RE: Godot: An Introduction
eryk charles arthur salvaggio (ecs1@keene.edu)
Mon, 23 Feb 1998 02:32:02 -0500 (EST)
You know, I wanted to say that for weeks.
As an 18 year old with the burden of the generation zero surroundings
I've got the same issues which, in the adult context, are referred to as
"Teen angst." To me, it just seems crucial that I avoid mediocrity. Not
mediocrity in the sense that most people take it to mean; rather;
spiritual numbness.
There was a comment made by the only other kid who talks in my English
400 class; about Ernest Hemingway. He said that Hemingway was, more or
less, ruled by an unwritten set of codes about when and where to do
everything. "You catch the grasshopper at a certain point, and you let go
of the grasshopper at a certian point." Is what he said.
And, for much seperate reasons, I feel the same way: Spiritual
Perfectionism, as hypocritical as it is. There is a certain way to act, a
certain way to react; that is in lines with "God," if thats what we call
it; and certain things that are merely a result of "god."
Now I know what this sounds like. It sounds terribly elitist and directly
against the concept of the universal beauty. But it isn't...because being
in line or out of line with God doesn't matter, since all of it is a
direct reflection of God. And they say that god is beautiful. But what if
beauty is god? God is everywhere. And so is beauty.

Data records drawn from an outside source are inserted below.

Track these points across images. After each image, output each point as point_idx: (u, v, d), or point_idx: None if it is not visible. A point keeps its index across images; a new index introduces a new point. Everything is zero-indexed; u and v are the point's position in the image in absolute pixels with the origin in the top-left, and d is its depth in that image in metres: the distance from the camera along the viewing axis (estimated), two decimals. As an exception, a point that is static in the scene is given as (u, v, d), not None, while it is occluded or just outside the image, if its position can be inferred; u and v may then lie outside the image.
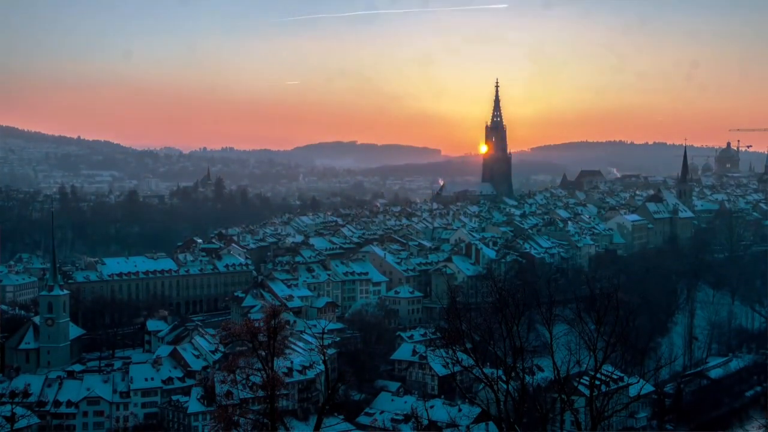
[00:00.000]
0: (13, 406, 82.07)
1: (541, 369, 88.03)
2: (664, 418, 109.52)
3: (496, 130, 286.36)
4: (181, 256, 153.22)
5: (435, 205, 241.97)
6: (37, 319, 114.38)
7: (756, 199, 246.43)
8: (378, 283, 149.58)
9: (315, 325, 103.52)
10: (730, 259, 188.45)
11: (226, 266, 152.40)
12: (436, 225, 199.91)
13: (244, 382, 51.38)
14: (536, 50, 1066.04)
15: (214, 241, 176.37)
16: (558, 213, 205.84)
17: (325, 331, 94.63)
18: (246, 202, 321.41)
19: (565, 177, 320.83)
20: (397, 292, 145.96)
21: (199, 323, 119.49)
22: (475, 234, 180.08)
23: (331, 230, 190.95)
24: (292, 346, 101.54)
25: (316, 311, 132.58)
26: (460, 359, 36.05)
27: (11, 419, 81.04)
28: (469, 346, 35.49)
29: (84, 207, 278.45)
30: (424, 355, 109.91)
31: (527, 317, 41.53)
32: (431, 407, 78.08)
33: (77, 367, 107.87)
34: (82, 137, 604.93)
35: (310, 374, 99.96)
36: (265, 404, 45.40)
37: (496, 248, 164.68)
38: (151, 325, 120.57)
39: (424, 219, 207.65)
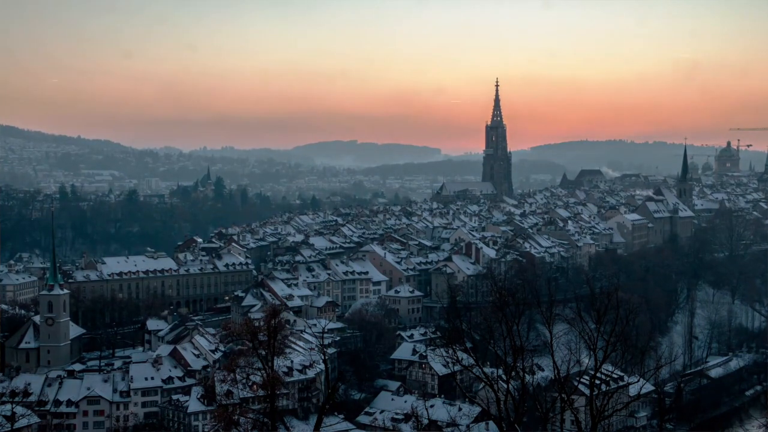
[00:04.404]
0: (13, 405, 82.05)
1: (541, 368, 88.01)
2: (664, 418, 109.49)
3: (496, 129, 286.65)
4: (181, 256, 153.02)
5: (435, 204, 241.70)
6: (37, 319, 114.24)
7: (756, 199, 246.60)
8: (378, 283, 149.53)
9: (315, 325, 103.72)
10: (730, 259, 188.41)
11: (226, 265, 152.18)
12: (436, 224, 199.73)
13: (244, 381, 51.44)
14: (537, 50, 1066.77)
15: (214, 240, 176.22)
16: (558, 212, 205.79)
17: (325, 330, 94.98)
18: (246, 201, 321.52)
19: (565, 176, 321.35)
20: (397, 292, 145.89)
21: (199, 323, 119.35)
22: (475, 233, 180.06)
23: (331, 229, 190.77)
24: (292, 345, 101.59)
25: (316, 310, 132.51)
26: (460, 358, 36.11)
27: (11, 418, 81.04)
28: (469, 345, 35.53)
29: (84, 206, 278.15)
30: (424, 354, 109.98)
31: (527, 316, 41.55)
32: (431, 406, 78.07)
33: (77, 367, 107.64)
34: (82, 137, 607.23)
35: (310, 374, 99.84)
36: (265, 403, 45.41)
37: (496, 247, 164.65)
38: (151, 324, 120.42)
39: (424, 218, 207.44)
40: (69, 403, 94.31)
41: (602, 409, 34.45)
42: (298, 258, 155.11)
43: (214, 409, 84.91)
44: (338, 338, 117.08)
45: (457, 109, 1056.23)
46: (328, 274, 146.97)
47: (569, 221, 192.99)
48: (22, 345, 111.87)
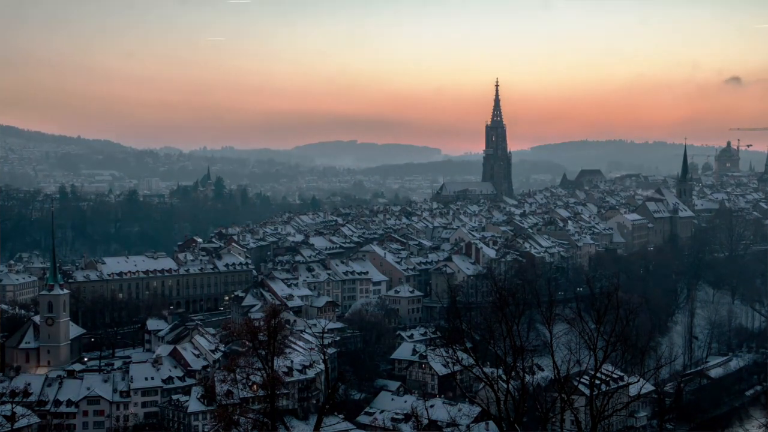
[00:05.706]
0: (14, 405, 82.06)
1: (541, 368, 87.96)
2: (664, 418, 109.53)
3: (496, 129, 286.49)
4: (181, 256, 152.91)
5: (435, 204, 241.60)
6: (37, 319, 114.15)
7: (756, 199, 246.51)
8: (378, 283, 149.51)
9: (315, 325, 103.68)
10: (730, 259, 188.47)
11: (226, 265, 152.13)
12: (436, 224, 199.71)
13: (244, 381, 51.48)
14: (537, 50, 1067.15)
15: (214, 240, 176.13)
16: (558, 212, 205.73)
17: (325, 330, 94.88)
18: (246, 201, 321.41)
19: (565, 176, 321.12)
20: (397, 292, 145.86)
21: (199, 322, 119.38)
22: (475, 233, 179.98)
23: (331, 229, 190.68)
24: (292, 345, 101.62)
25: (316, 310, 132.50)
26: (460, 358, 36.10)
27: (11, 419, 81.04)
28: (469, 345, 35.52)
29: (84, 206, 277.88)
30: (424, 354, 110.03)
31: (527, 316, 41.54)
32: (431, 406, 78.14)
33: (77, 367, 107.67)
34: (82, 137, 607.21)
35: (310, 374, 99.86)
36: (265, 403, 45.46)
37: (496, 247, 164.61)
38: (151, 324, 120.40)
39: (424, 218, 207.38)
40: (69, 403, 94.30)
41: (602, 409, 34.46)
42: (298, 258, 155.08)
43: (214, 409, 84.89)
44: (338, 338, 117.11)
45: (457, 109, 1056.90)
46: (328, 274, 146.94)
47: (569, 221, 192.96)
48: (22, 345, 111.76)
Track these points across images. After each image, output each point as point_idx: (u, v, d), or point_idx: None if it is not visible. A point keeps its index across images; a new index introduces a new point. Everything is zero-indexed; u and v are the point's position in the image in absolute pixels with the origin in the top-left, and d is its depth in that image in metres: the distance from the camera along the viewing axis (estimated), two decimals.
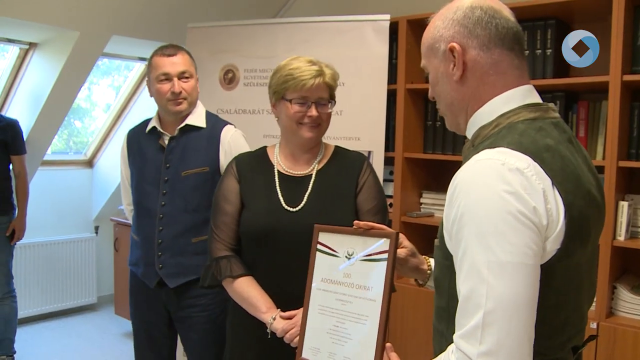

Meanwhile; we have Seymours description that Abraham Lincolns speech at
Gettysburgh should have simply been to shake his fist at teh audience.
I agree; I think most of us see his point. You let go of the grasshopper
at a certain point.
Then there's Muriel Fedder; who can't be in line with god/tao/beauty
because she can't see it, lucky girl. She paints her fingernails and
quibbles with her mother. She's missing the meta-narrative, the
detatchment that allows you to see "it."
Is Muriel any less beatiful than Seymour? I don't think so. In fact,
Muriel is more "beautiful" as a creation of it, the result of "it"...and
Seymour is beautiful as a reflection of it.
What shall we do, what shall we do, with all this useless beauty?
-Elvis Costello.
The overrall temporariness of this existance just doesn't seem to phase
people as much as it should. I'll tell you this, not to brag, but a
certain person I know once sat still in the woods at night just to let
mosquitos bite him; because that was a part of teh human experience.
maybe its melodramatic, but personally, with the limitations of an
80-year sentence to this "perfect playhouse prison," I think we're all
being rather UNDER Dramatic about the entire nature of "living." No one
does it, it seems, no one allows themselves to detatch themselves from
"Their Lives" and connect to "life" (minus the ownership.)
Salinger, to me, captures the crisis point of that moment of realization.
Everything Franny says is true, nonetheless, she didn't allow herself to
sit in the academic woods and be bitten by those english proffessors as
part of the human experience. She didn't accept things as they are.